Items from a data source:
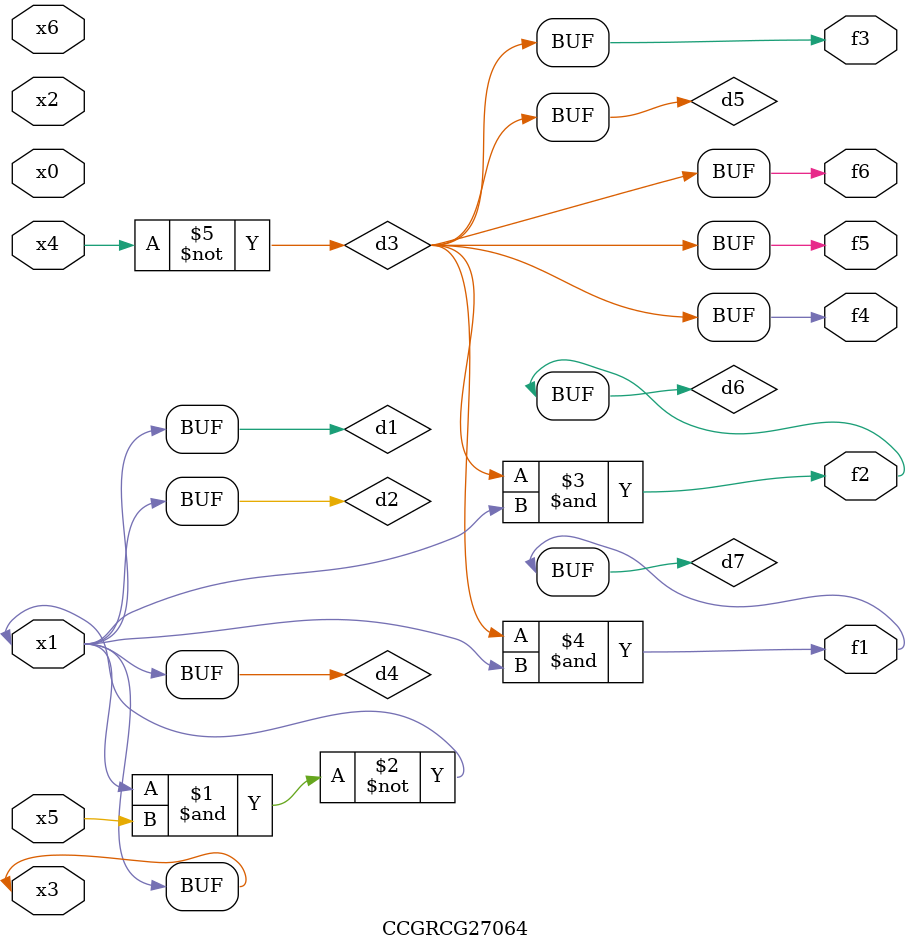
<source format=v>
module CCGRCG27064(
	input x0, x1, x2, x3, x4, x5, x6,
	output f1, f2, f3, f4, f5, f6
);

	wire d1, d2, d3, d4, d5, d6, d7;

	buf (d1, x1, x3);
	nand (d2, x1, x5);
	not (d3, x4);
	buf (d4, d1, d2);
	buf (d5, d3);
	and (d6, d3, d4);
	and (d7, d3, d4);
	assign f1 = d7;
	assign f2 = d6;
	assign f3 = d5;
	assign f4 = d5;
	assign f5 = d5;
	assign f6 = d5;
endmodule

</source>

• TASK PROMPT: The answer should consist only of the lines from the one with "assign f4 = d5;" to the final line of the records above, retyped word for word.

• RESULT OF THE TASK:
	assign f4 = d5;
	assign f5 = d5;
	assign f6 = d5;
endmodule

</source>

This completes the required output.